Le trouble bipolaire est une maladie psychiatrique chronique, caractérisée par des perturbations de l’humeur récurrentes, avec des oscillations entre phases de dépression et d’excitation (état hypomaniaque ou maniaque) [1–3]. Le trouble bipolaire appartient ainsi, avec d’autres affections, à un spectre de troubles de l’humeur (Figure 1). Il se déclare classiquement à l’adolescence ou au début de l’âge adulte, mais son étiologie reste mystérieuse, bien que des causes génétiques et environnementales aient été identifiées [4] (→).
(→) Voir la Synthèse de P. Ellul et al., m/s n° 4, avril 2017, page 404
La prévalence du trouble bipolaire est relativement élevée, de l’ordre de 1 à 2 % de la population mondiale, indépendamment de l’origine ethnique, du groupe socio-économique ou du sexe. Le trouble bipolaire est fréquemment associé à d’autres sources de morbidité psychiatriques, comme l’abus d’alcool et de drogues, ou médicales, comme le diabète et l’obésité. Le risque de décès par suicide est extrêmement élevé (15 à 20 % des patients). Le trouble bipolaire affecte profondément la qualité de vie des patients, leur travail et leur intégration sociale, constituant ainsi une cause majeure d’infirmité au sein de la population des jeunes adultes [5]. Il est considéré, en conséquence, comme un problème mondial de santé publique. Le développement d’une prise en charge précoce des patients, avec un diagnostic rapide, et d’une stratégie de traitement efficace est donc une priorité.
Les symptômes du trouble bipolaire sont hétérogènes : le nombre, la durée et l’intensité des épisodes de dépression et d’excitation sont en effet très variables selon les patients. L’évaluation clinique reste donc un problème majeur. La pose du diagnostic est ardue et peut prendre plusieurs années (en moyenne entre 5 et 10 ans [1]) car les premiers symptômes sont des épisodes dépressifs, et les patients ont des difficultés à reconnaître les épisodes hypomaniaques ou maniaques, ce qui est indispensable pour distinguer le trouble bipolaire de la dépression. À ceci s’ajoute l’absence de bio-marqueurs approuvés pour le diagnostic du trouble bipolaire.

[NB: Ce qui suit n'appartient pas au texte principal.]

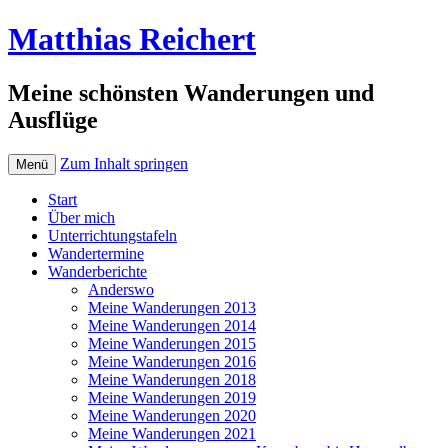
Matthias Reichert
Meine schönsten Wanderungen und
Ausflüge
Zum Inhalt springen
Menü
Start
Über mich
Unterrichtungstafeln
Wandertermine
Wanderberichte
Anderswo
Meine Wanderungen 2013
Meine Wanderungen 2014
Meine Wanderungen 2015
Meine Wanderungen 2016
Meine Wanderungen 2018
Meine Wanderungen 2019
Meine Wanderungen 2020
Meine Wanderungen 2021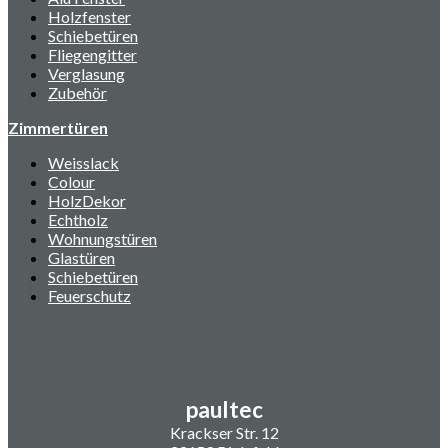
Holzfenster
Schiebetüren
Fliegengitter
Verglasung
Zubehör
Zimmertüren
Weisslack
Colour
HolzDekor
Echtholz
Wohnungstüren
Glastüren
Schiebetüren
Feuerschutz
paultec
Krackser Str. 12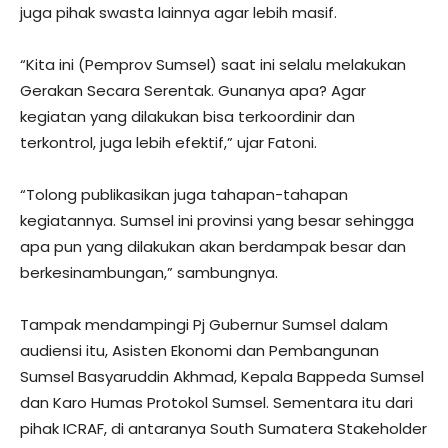
juga pihak swasta lainnya agar lebih masif.
“Kita ini (Pemprov Sumsel) saat ini selalu melakukan
Gerakan Secara Serentak. Gunanya apa? Agar
kegiatan yang dilakukan bisa terkoordinir dan
terkontrol, juga lebih efektif,” ujar Fatoni.
“Tolong publikasikan juga tahapan-tahapan
kegiatannya. Sumsel ini provinsi yang besar sehingga
apa pun yang dilakukan akan berdampak besar dan
berkesinambungan,” sambungnya.
Tampak mendampingi Pj Gubernur Sumsel dalam
audiensi itu, Asisten Ekonomi dan Pembangunan
Sumsel Basyaruddin Akhmad, Kepala Bappeda Sumsel
dan Karo Humas Protokol Sumsel. Sementara itu dari
pihak ICRAF, di antaranya South Sumatera Stakeholder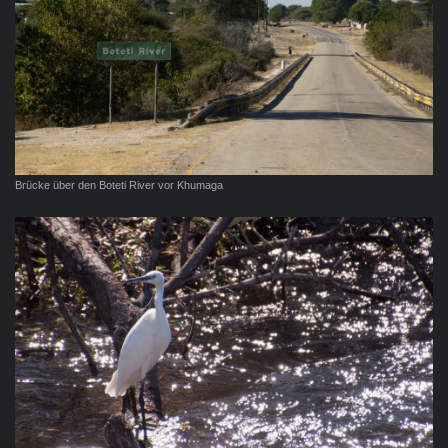
Brücke über den Boteti River vor Khumaga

Le traitement s’effectue en deux étapes : la stabilisation de la phase aiguë, qu’elle soit dépressive ou maniaque, et la prévention des récidives avec des traitements à long terme. Le lithium (Li) reste le traitement le plus efficace dans la prévention de l’apparition de nouveaux épisodes maniaques, malgré de sérieux effets secondaires et un index thérapeutique faible [6, 7] (→).
(→) Voir la Nouvelle de G. Bellemère et al., m/s n° 1, janvier 2003, page 12
Après avoir posé le diagnostic, les cliniciens sont confrontés à une difficulté : seul un tiers des patients répond au Li par la disparition complète des troubles de l’humeur, et 10 à 20 % ne montrent aucune réponse. Il est de plus impossible de prédire si le patient répondra au Li et d’estimer la durée qui sera nécessaire à la consolidation de la réponse. Même dans le cas de patients présentant une très bonne réponse, un an de traitement est parfois nécessaire pour obtenir ce résultat [6]. Il est donc clair que le développement de nouveaux traitements, qui soient plus efficaces, mieux supportés et présentant des effets secondaires réduits, est indispensable. Pour cela il est nécessaire de développer des modèles animaux et cellulaires, susceptibles de permettre une meilleure compréhension de la physiopathologie de la maladie et de servir de base à la découverte de nouvelles cibles thérapeutiques.
L’équipe de Fred H Gage, au Salk institute for biological studies, a utilisé la reprogrammation de cellules somatiques en cellules souches pluripotentes induites (iPS) pour produire in vitro des neurones dérivés de patients atteints de trouble bipolaire. En 2015, elle a montré que les neurones de patients sont hyperexcitables en comparaison de ceux d’individus témoins [8]. Plus intéressant, le traitement des cultures neuronales par le Li permet de réduire l’activité des neurones dérivés des patients qui répondent au Li (LR pour lithium responsive), mais pas de ceux provenant de patients non répondeurs (NR, non responsive). Dans un article récemment publié dans Molecular Psychiatry, Stern et al. ont étendu ces résultats en utilisant une nouvelle cohorte de patients et ont développé une méthode permettant de prédire la réponse d’un patient au Li avec plus de 92 % de fiabilité [9].